Poetry Africa The second evening of the 16th Poetry Africa Festival in Durban kicked off with Cape Town poet Rustum Kozain launching his second collection, Groundwork, at the Wellington Tavern.

Following on from here, Nkolo Madidi, the host for the evening, took to the stage and welcomed University of KwaZulu Natal Vice-Chancellor William Makgoba, who was in the audience.

The line-up of the main event started with Mbali Vilakazi, a performance poet from the Eastern Cape, who at times used voice-overs and reverberation to give her poetry more clout. Clearly, the personal is political for Vilakazi, a feminist, as she vowed “however I crash and burn / there’s always enough faith to begin again”.

Her poem about the girl assaulted for daring to wear a miniskirt to Noord Station in Pretoria was particularly striking, as she described “sixty grown men encircling children,” and the fact that the girl may never wear the skirt again as “it has become a scar across her heart”. In another poem she explored how the power of the patriarchal system has succeeded in making women unfamiliar to themselves, but reminded us that “we must always remember that we have survived”. Vilakazi’s last poem focused on the wonderful image of the phoenix who never dies, reminding those who suffer from crises of identity that comfort can be found in the routine: “Ordinary people, there is solace in this…it is an everyday of who we are”.

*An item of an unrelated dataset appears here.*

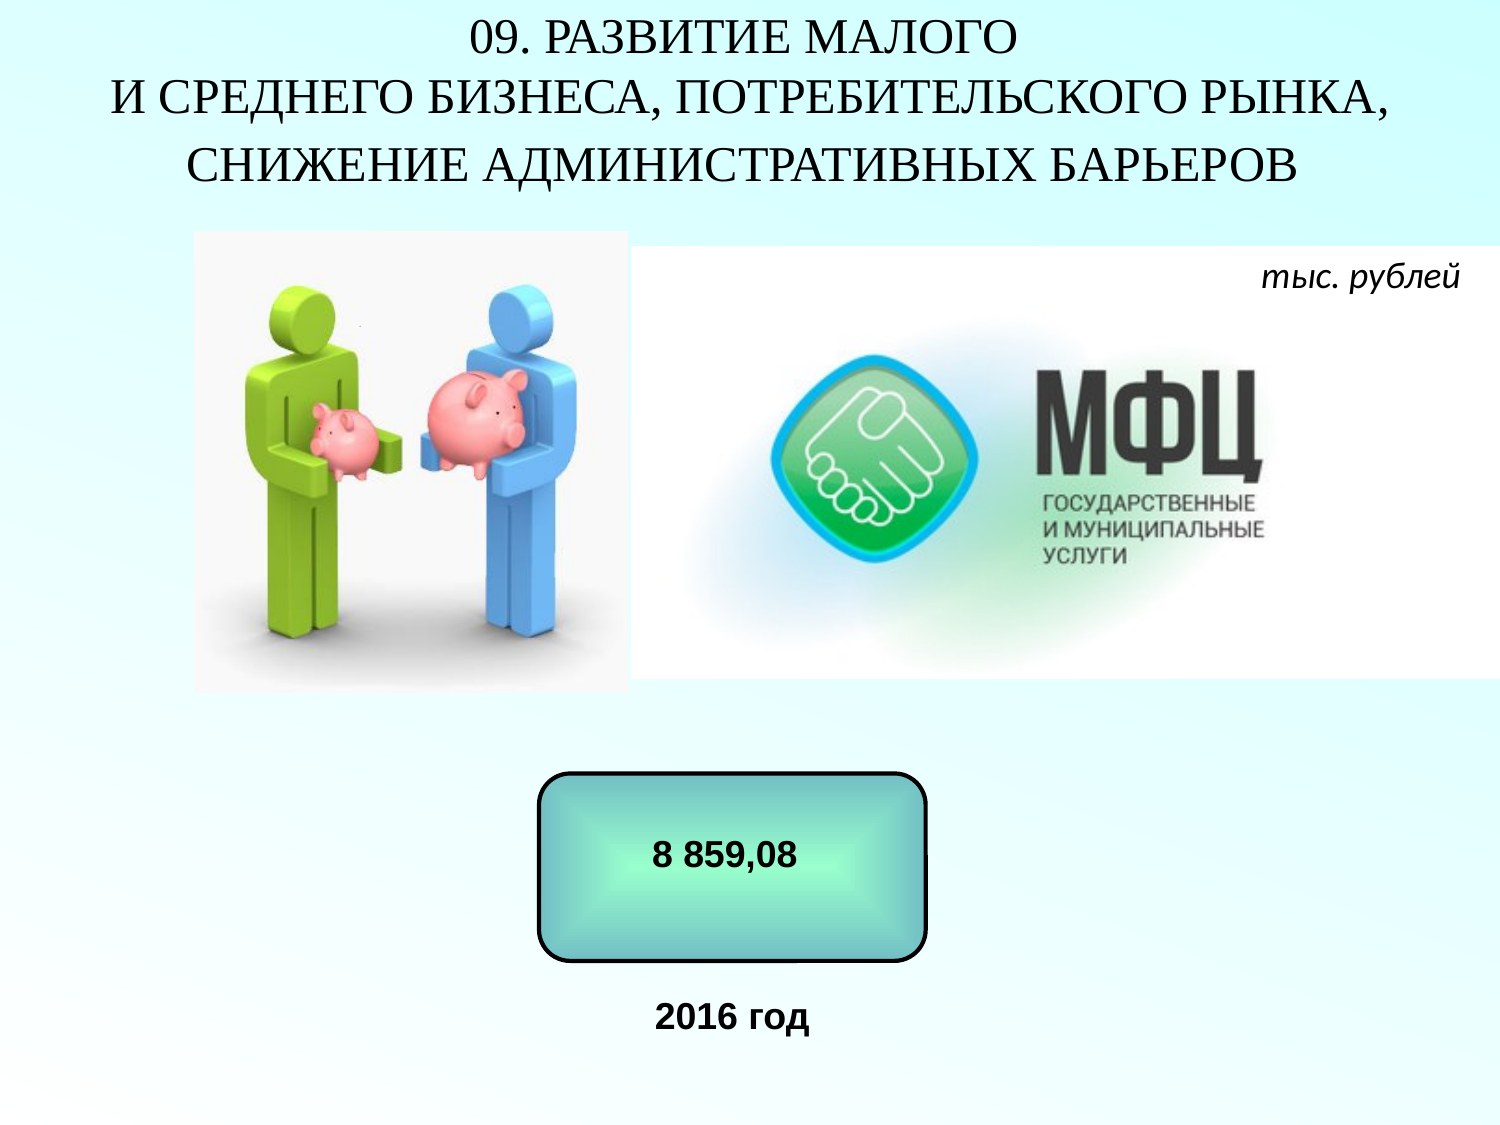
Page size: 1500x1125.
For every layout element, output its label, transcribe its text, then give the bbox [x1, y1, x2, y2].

GroundworkConquest and ConvivialityChorusThe Dead Emcee Scrolls

 
Next up were the Ordsprak Poets, a collective from Sweden. All four poets shared a common humour, although their subject matter diverged. Sam Kessel recited a rambling narrative poem for his grandfather (who came from Lithuania to Pretoria) – although he never met him, he said he felt closer to him by travelling to South Africa. Laura Wilborg’s poem about social alienation was enhanced by her fragmented, nervous delivery. She read a poem she wrote when she was seven, explaining that she is trying to reach out to the child in her, as she is working on a children’s play. Oskar Hanska rapped a spontaneous and hilarious poem about falling in love and being dumped, which resonated with the audience.

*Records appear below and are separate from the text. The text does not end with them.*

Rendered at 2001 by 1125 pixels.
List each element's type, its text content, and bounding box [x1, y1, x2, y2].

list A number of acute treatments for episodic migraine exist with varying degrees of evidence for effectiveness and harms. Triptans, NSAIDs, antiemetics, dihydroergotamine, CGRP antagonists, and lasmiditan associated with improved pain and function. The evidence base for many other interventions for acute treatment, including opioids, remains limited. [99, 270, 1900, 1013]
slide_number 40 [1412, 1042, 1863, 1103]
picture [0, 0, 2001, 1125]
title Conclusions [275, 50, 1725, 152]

Following on from the Swedes, Tolu Ogunlesi, a Nigerian poet, set a far more considered, even tone, as he read poems set in various countries of the world. After the interval, Werewere Liking, from the Cote d’Ivoire, charmed the audience with her spirited delivery of songs and poems in her native French (with the help of a translator at times). A spry grandmother, clothed in a pants suit made from African fabric, and adorned with beads, she danced as she declaimed: “I want African women’s dreams for a better life / even when they sound sentimental, as long as they speak and carry from afar”. Her poetry was refreshing. As she invited us to Walk for Peace, she reminded us of what UNESCO says: one should rather walk for, rather than against – as if you struggle against something, it saps your energy.

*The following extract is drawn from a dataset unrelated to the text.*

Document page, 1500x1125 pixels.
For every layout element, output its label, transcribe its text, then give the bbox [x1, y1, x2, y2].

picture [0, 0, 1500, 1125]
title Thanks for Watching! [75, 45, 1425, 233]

The last poet up, Saul Williams, from the US, was clearly the most charismatic of the performers on stage that night. His dynamic poetry mirrored the anger of Mbali Vilakazi, in that both poets challenge social norms that perpetuate racism. Williams had a certain fiery evangelism as he proclaimed: “I am you, but I am also me / pastor of sheep that graze in the street”. He warned us “this nigger bites”. Although fierce, Williams also evinced tenderness as he spoke poetry about his children. He challenged the audience, asking us: “What is your mind’s immigration policy? Are you certain you are not a victim of identity fraud?” concluding in the same poem: “Fuck your thought police / fuck you reality show / fuck your faction”. We were mesmerised, but not surprised as he said he would like to write a “burning book”.

Williams said that he always forgot how “cool it feels to be at a poetry festival – it does something wonderful, to add this city, this country, these people – to a festival”.